▸ EXERCISE PROMPT: Using the records below, write out again exactly the lines that begin at the line containing "The Universal Trimming" and end at the line containing "FEATURES / BENEFITS", and no other lines.

▸ STUDY MATERIAL:
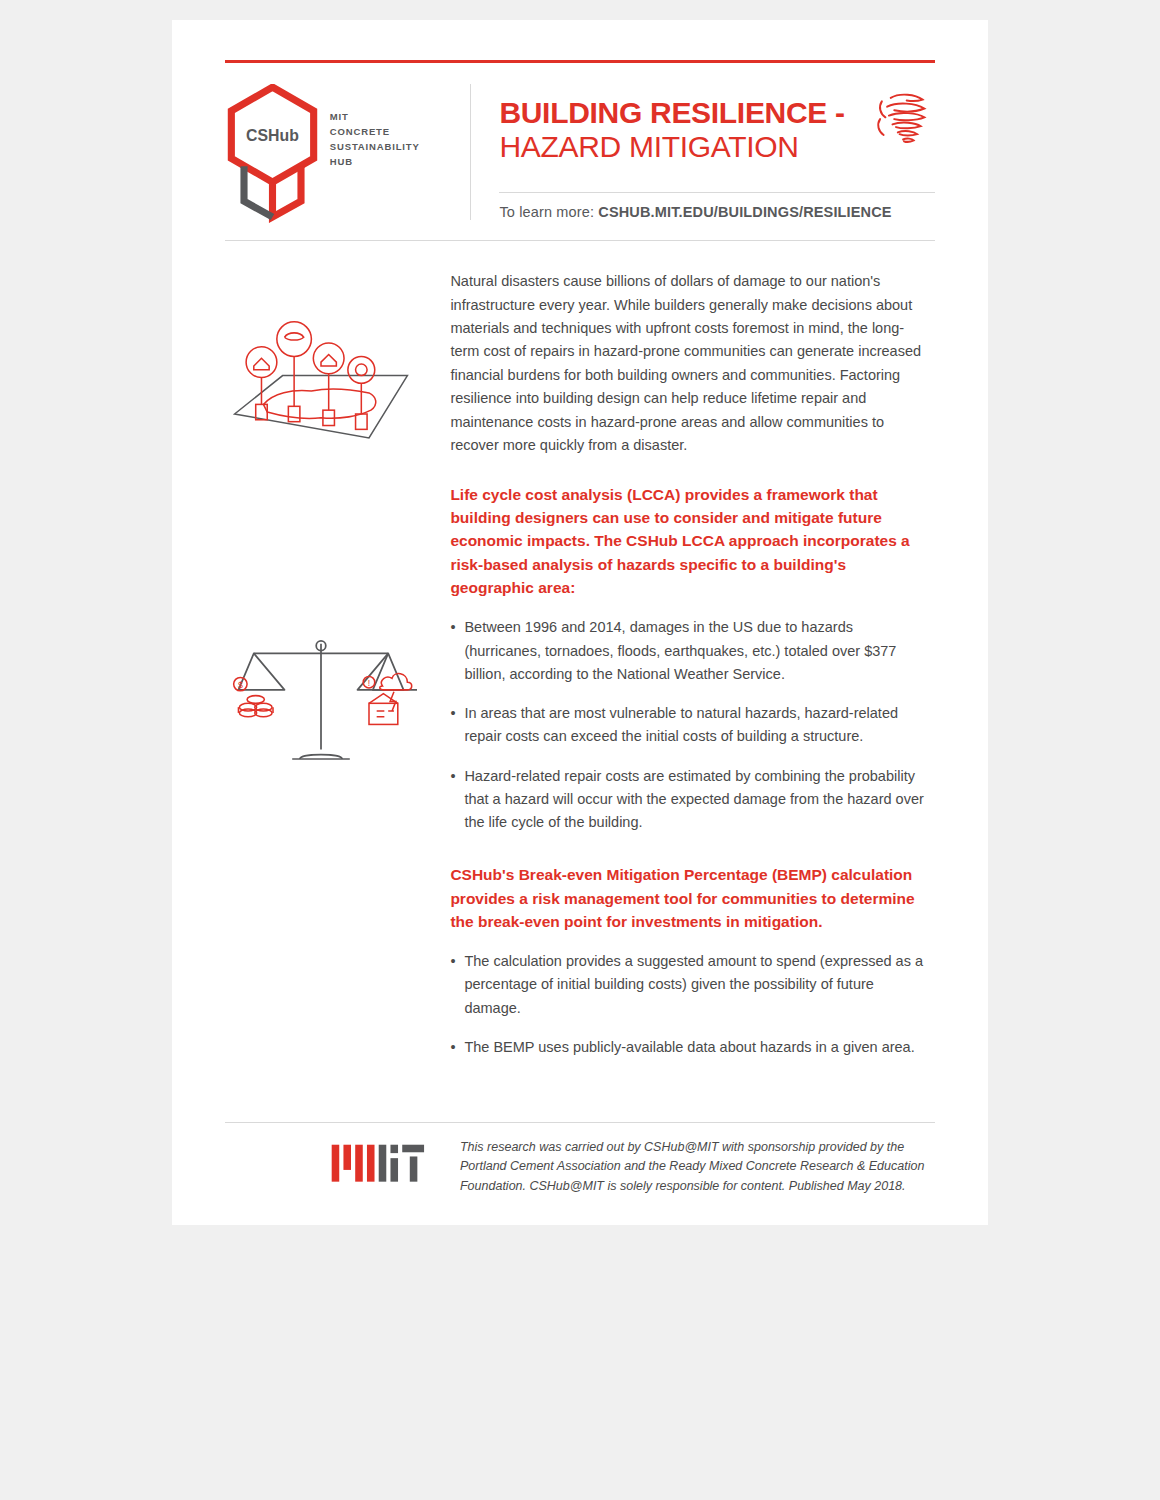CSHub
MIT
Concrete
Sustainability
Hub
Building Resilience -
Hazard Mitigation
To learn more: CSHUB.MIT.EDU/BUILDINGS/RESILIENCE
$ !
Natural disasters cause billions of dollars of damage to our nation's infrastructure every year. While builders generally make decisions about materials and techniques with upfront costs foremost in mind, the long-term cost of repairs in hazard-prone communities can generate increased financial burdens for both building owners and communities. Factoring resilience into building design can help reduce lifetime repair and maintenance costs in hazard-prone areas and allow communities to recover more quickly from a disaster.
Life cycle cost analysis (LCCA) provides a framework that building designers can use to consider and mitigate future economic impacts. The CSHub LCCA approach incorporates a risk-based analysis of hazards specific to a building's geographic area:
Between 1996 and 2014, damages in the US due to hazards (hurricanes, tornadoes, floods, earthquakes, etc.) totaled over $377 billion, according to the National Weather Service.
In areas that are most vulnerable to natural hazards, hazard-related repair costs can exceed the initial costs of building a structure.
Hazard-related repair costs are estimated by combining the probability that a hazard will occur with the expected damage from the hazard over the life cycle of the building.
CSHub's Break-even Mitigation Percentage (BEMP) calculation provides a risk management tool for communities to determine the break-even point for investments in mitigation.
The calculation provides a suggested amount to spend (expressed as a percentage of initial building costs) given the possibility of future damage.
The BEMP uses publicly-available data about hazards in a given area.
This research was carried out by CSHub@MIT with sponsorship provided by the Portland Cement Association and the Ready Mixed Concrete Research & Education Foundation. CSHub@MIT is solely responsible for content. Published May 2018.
---
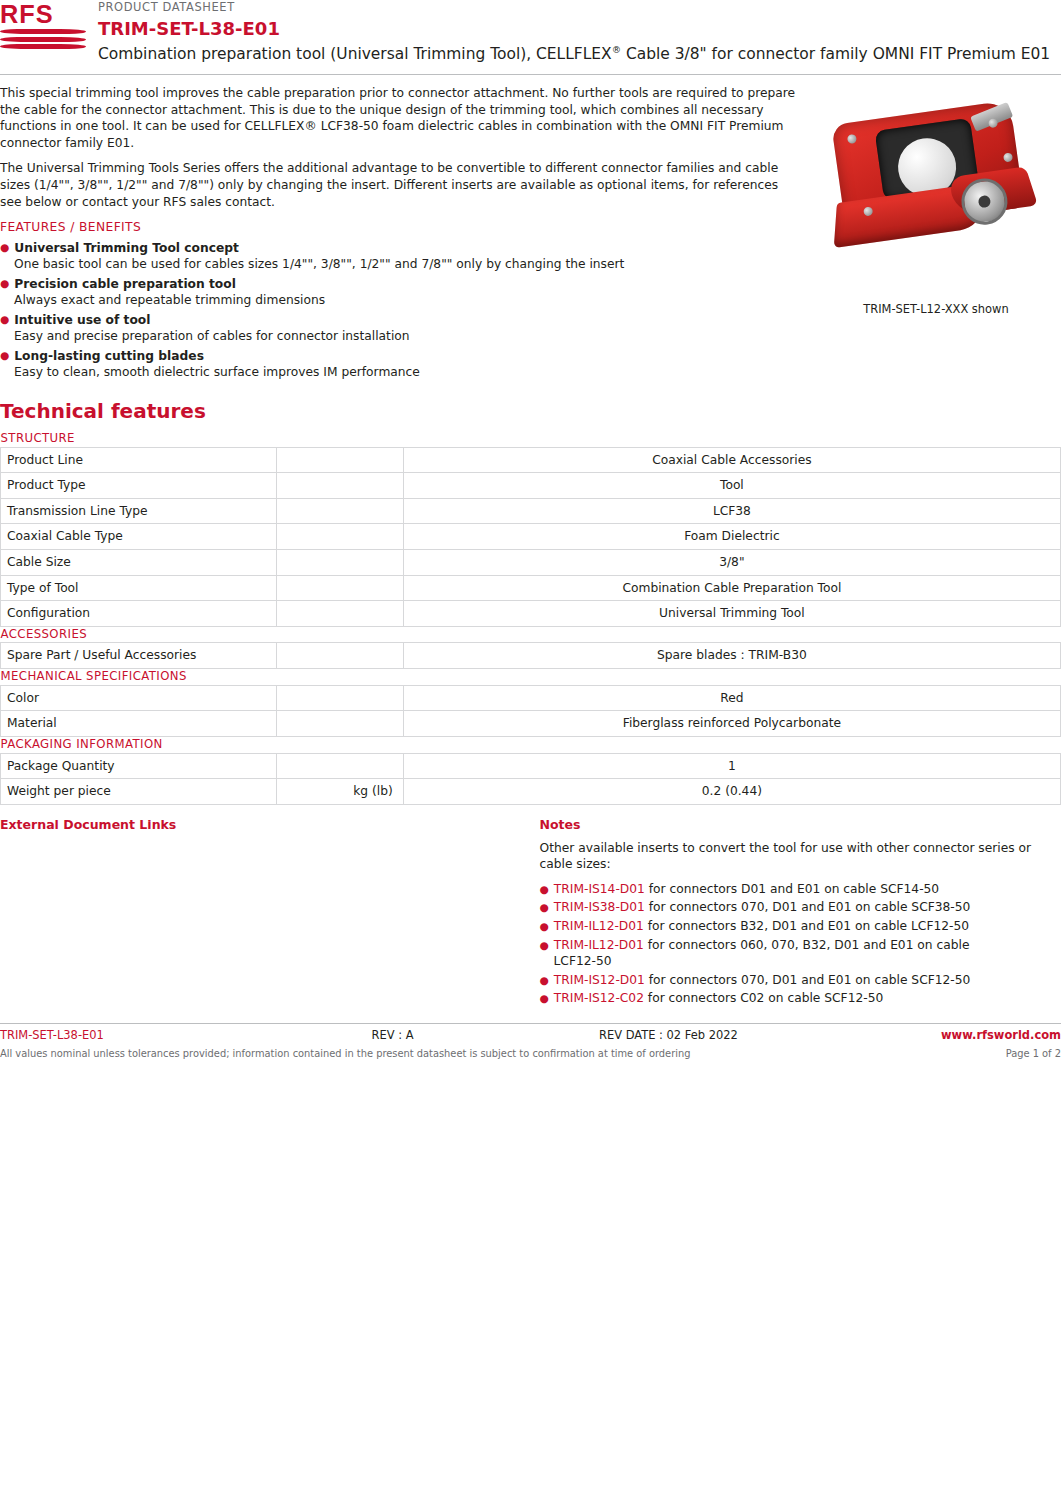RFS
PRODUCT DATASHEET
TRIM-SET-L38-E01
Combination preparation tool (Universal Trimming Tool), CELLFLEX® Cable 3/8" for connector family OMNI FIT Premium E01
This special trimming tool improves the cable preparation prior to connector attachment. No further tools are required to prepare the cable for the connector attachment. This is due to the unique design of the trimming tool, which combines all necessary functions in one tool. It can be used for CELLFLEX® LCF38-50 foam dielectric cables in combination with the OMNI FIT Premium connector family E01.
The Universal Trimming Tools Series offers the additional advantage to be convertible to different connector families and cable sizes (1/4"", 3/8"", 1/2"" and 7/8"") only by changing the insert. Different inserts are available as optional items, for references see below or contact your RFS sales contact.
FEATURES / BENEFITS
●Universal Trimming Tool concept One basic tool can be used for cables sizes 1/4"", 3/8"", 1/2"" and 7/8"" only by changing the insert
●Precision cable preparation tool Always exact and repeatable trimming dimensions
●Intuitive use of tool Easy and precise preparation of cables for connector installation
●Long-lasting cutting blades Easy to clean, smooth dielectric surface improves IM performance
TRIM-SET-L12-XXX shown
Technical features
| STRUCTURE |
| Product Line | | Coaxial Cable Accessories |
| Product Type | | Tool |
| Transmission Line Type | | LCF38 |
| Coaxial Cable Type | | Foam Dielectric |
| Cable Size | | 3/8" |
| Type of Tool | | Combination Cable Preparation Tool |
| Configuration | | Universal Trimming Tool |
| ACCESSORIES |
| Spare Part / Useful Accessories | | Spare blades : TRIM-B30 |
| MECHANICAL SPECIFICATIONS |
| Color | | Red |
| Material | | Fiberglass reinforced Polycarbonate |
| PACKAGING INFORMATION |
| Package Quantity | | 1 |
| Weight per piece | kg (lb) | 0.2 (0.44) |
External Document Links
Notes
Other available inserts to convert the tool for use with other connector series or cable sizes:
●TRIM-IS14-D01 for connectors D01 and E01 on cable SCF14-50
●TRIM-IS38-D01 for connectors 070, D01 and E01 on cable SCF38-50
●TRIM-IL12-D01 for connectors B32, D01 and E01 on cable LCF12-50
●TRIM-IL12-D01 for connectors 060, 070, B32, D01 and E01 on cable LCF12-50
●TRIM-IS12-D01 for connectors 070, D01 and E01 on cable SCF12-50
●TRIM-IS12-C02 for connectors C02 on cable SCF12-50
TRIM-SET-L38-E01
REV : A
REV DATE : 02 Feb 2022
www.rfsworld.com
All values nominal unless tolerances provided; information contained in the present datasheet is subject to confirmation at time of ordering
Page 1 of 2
* * *
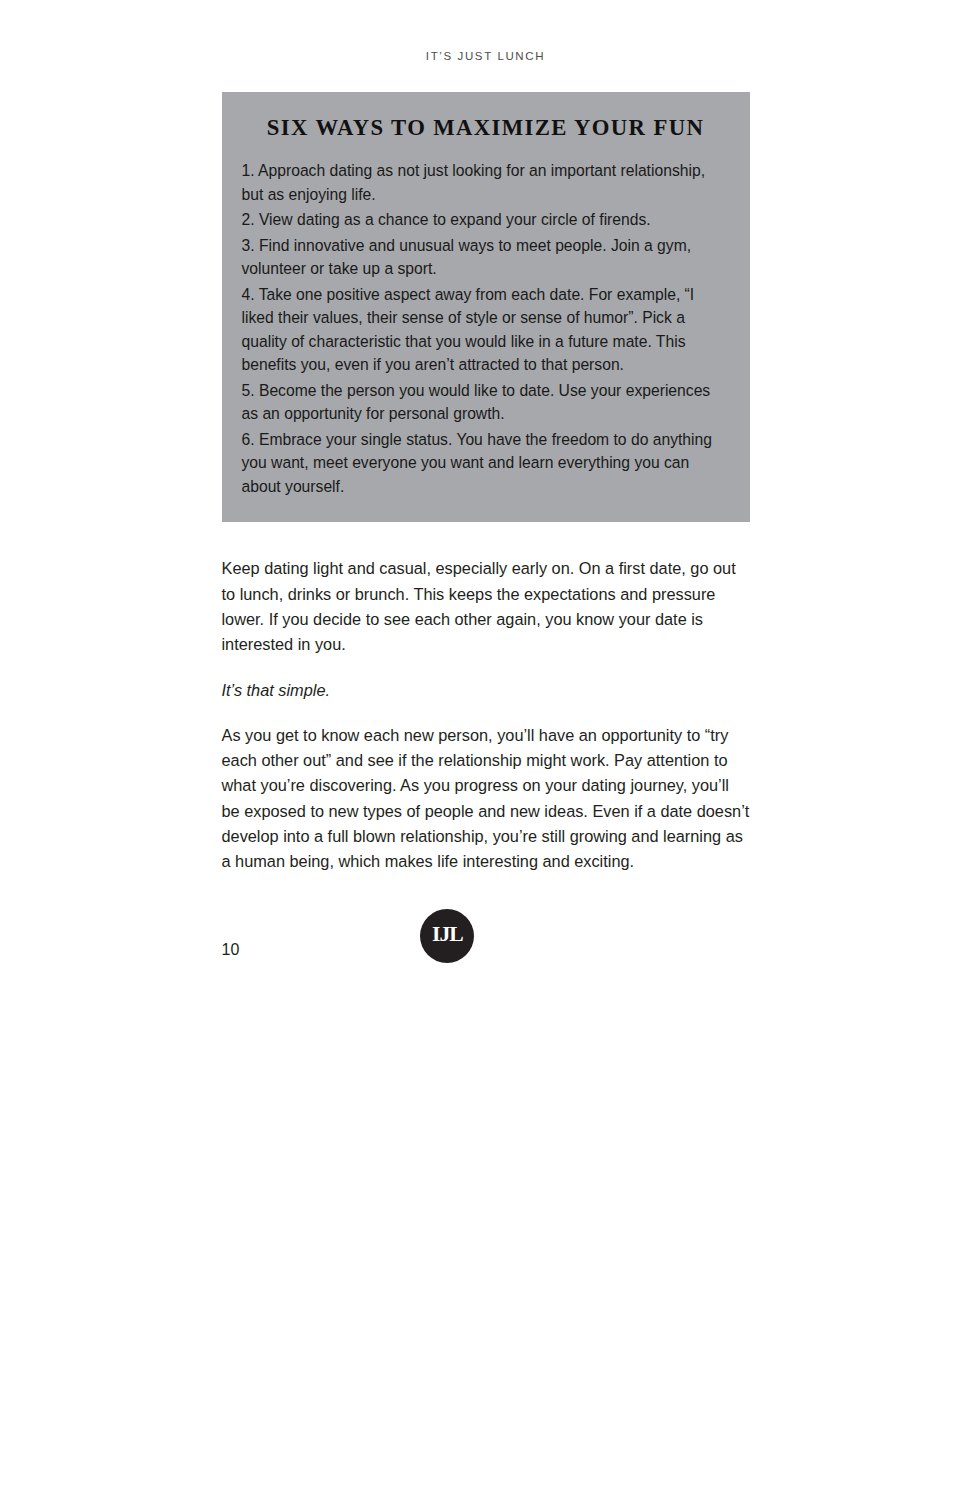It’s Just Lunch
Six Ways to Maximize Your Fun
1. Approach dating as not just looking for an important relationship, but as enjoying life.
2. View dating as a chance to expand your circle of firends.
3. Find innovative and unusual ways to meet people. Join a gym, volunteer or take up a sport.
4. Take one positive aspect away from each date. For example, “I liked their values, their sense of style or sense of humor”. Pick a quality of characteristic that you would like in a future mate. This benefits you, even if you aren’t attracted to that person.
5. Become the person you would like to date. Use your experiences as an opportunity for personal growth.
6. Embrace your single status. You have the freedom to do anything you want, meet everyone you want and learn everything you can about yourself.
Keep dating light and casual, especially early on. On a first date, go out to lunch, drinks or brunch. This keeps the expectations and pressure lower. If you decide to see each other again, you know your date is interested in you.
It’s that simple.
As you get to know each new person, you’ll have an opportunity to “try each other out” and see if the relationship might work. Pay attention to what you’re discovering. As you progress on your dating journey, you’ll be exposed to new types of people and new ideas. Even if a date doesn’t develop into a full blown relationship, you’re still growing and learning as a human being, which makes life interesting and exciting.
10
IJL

▸ EXERCISE RESPONSE:
The Universal Trimming Tools Series offers the additional advantage to be convertible to different connector families and cable sizes (1/4"", 3/8"", 1/2"" and 7/8"") only by changing the insert. Different inserts are available as optional items, for references see below or contact your RFS sales contact.
FEATURES / BENEFITS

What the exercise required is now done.